Probability

(Chapter 5 in Zar, 2010)

A probability is the likelihood of an event occurring, and is expressed as a number between 0 (the event will never occur) and 1 (the event will always occur). Most of us seem to prefer thinking in percentages (the probability multipled by 100, to get the expected frequency of occurrences within 100 trials), but it will be to your advantage to think of probabilities as fractions, because that is how we will be dealing with them. Moreover, mathematical application of probabilities to establish expected frequencies requires working with fractions, so converting to a percentage just adds an unnecessary step.

Many simple probabilities can be established from first principles. For example, a coin has 2 sides, and so we would expect that when tossed, there are only two possible outcomes as to which face of the coin will face upward. Moreover, the shape of the coin suggests that the 2 sides should land facing upward with equal frequency. Thus, we could predict that the probability of tossing a coin and having it come up "heads" would be equal to the probability of the coin coming up "tails", and that the 2 probabilities should sum to 1 because they are the only possible outcomes (if you are "that guy" that feels that we need to discuss the edge landing as a possibility, I will gladly provide you the opportunity to demonstrate its relevance).

In other words, if we denote the probability of the result "heads" as p, and the probability of the result "tails" as q, we know that p + q = 1, and we predict that p = q, such that:

p = q = 0.5

Implicit in our above estimates are the assumptions of randomness and independence. We assume that either outcome is equally likely, and that for repeated tosses, the result of one toss of the coin has no influence on the outcome of subsequent tosses. Hopefully you have learned by now that the old adage "don't assume" has no application in scientific endeavors. We are always making assumptions, and characterizing those assumptions and their effects is a critical part of the scientific process. Our interpretations are only valid under a well-defined set of circumstances that are characterized by our assumptions. The same is true for the statistical analyses that we will learn. If the assumptions of the analysis are not met, then the answers that we get from the analysis are potentially meaningless (Fun Fact: more than 80% of the students who have taken this class forgot to test at least one assumption on the final assignment...).

When the assumptions of randomness and independence are the basis for our estimates of probability, it is important to understand that the useful application of those probabilities is heavily influenced by the number of trials being examined.

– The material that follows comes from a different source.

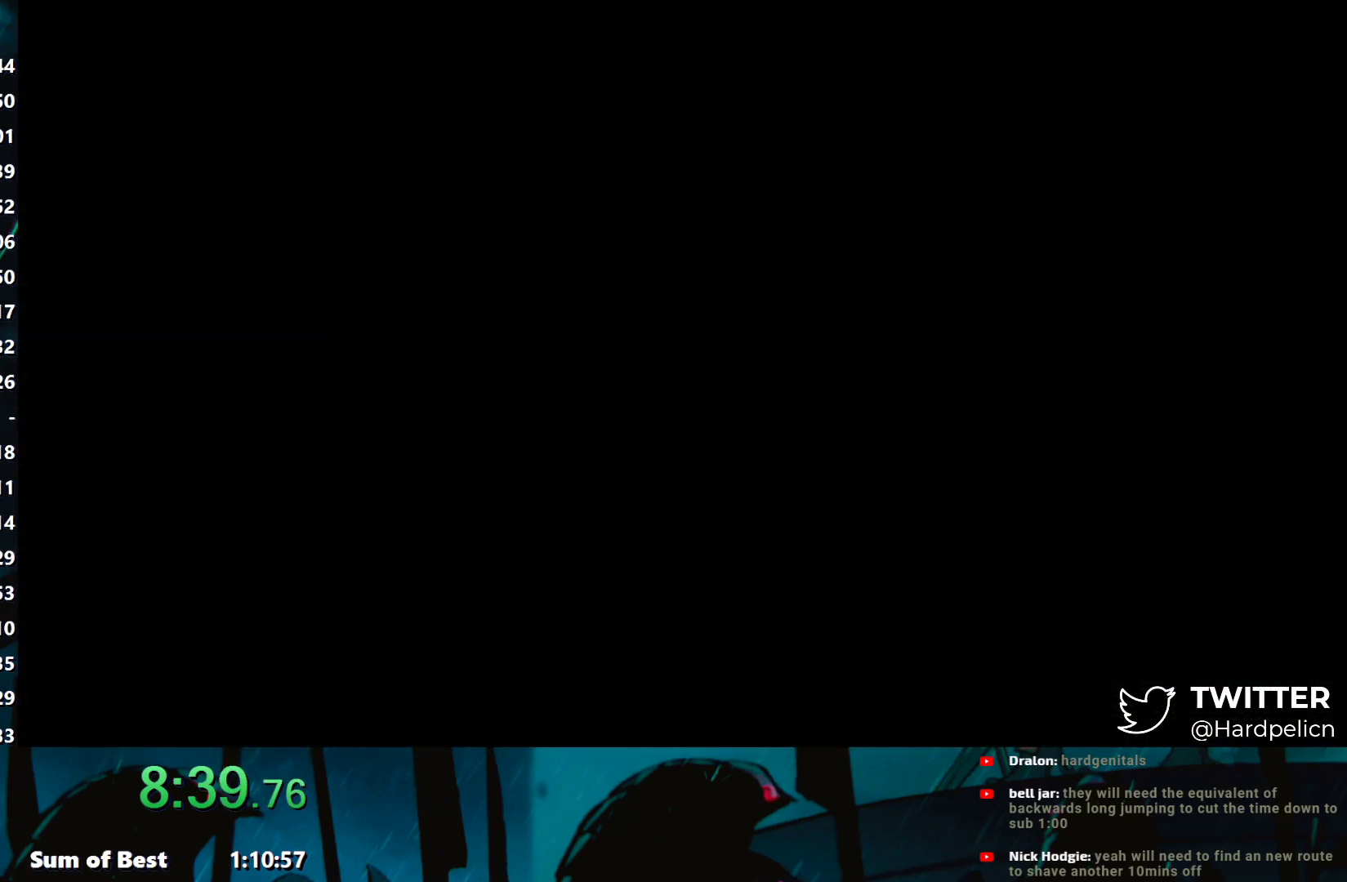
{"buttons": ["SELECT"], "left_stick": "center", "events": [[17, "START", "down"], [33, "SELECT", "up"], [100, "SELECT", "down"], [100, "START", "up"], [167, "SELECT", "up"], [167, "START", "down"], [217, "SELECT", "down"], [217, "START", "up"], [250, "START", "down"], [283, "SELECT", "up"], [333, "SELECT", "down"], [333, "START", "up"], [383, "START", "down"], [400, "SELECT", "up"], [450, "SELECT", "down"], [450, "START", "up"]]}
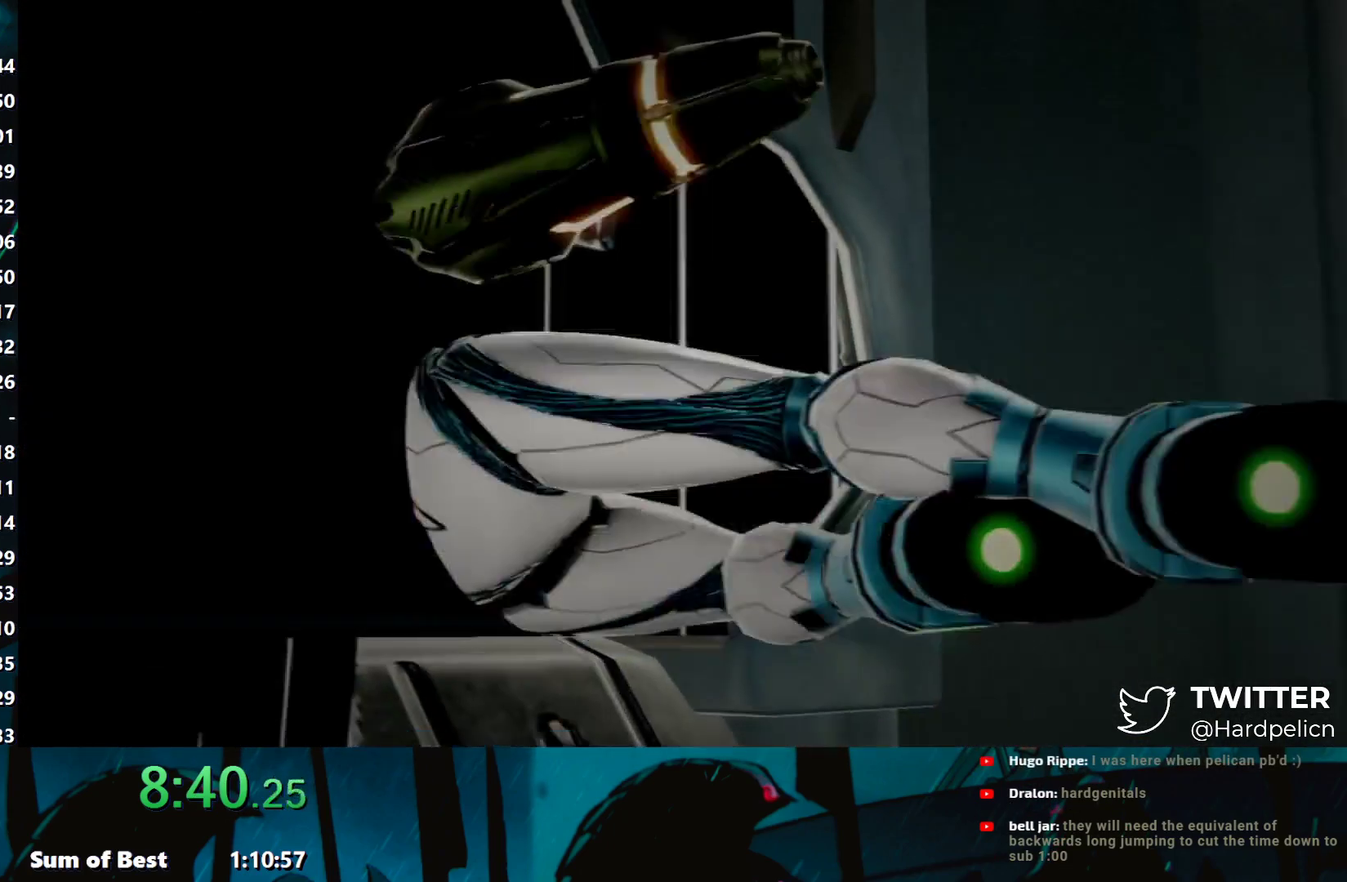
{"buttons": ["L1", "R1"], "left_stick": "up-right", "events": [[17, "START", "down"], [50, "SELECT", "up"], [67, "START", "up"], [100, "SELECT", "down"], [150, "SELECT", "up"], [333, "R1", "down"], [367, "L1", "down"], [383, "left_stick", "right"], [450, "left_stick", "up-right"]]}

To illustrate this point, the following graph shows the result of a model of 500 coin tosses employing the probabilities that we established above. The cumulative proportion of the number of tosses that came up "heads" was recalculated each time a new toss of the coin was completed:

The random and independent nature of the process creates the possibility for sampling error, i.e., combinations of results that do not reflect the underlying probabilities. This is due to "runs" (repeated occurrences) of "heads" or "tails". As we can see, given enough iterations (in this example, 300 or more), these runs will average out to the expected probabilities, but for smaller sample sizes, we can expect our established probabilities to be poor predictors of a specific outcome.

Question 1: Estimate the probabilities (as decimals) of the following events occurring, under the assumptions of randomness and independence (make sure to describe your process):

Producing a roll of 3 from a 6-sided die.

Having your name drawn from a hat with 142 other names in the hat.

Hitting a randomly placed battleship (4 squares in length, and 1 square in width) on a 10 by 10 grid by selecting a single square.

Realistically, we tend to be more interested in probabilities that are a little more complicated than single events. In these cases, individual probabilities can be combined according to certain rules to estimate the probability of a more complex outcome. One of these rules is the product rule, which states that if specific individual independent events must occur in a particular sequence, the probability of that outcome is estimated by multiplying the individual probabilities together. For example, to get "heads" twice in a row from a series of 2 coin tosses, both the first and second toss must come up "heads". Thus, we can estimate the probability of that outcome as the product of those individual probabilities, i.e., 0.5 x 0.5 = 0.25. Using our notation above, with p denoting the probabilty of having a coin come up heads from a single toss, we could express this as p².

Question 2: Estimate the probabilities of the following events occurring, under the assumptions of randomness and independence (make sure to describe your process):

Rolling 2, 6-sided dice and having both come up 3.

Flipping a coin 3 times and getting "tails" all 3 times.

Having your name and then your spouses name drawn from a hat with 141 other names in the hat (remember that the number of names is reduced by each draw).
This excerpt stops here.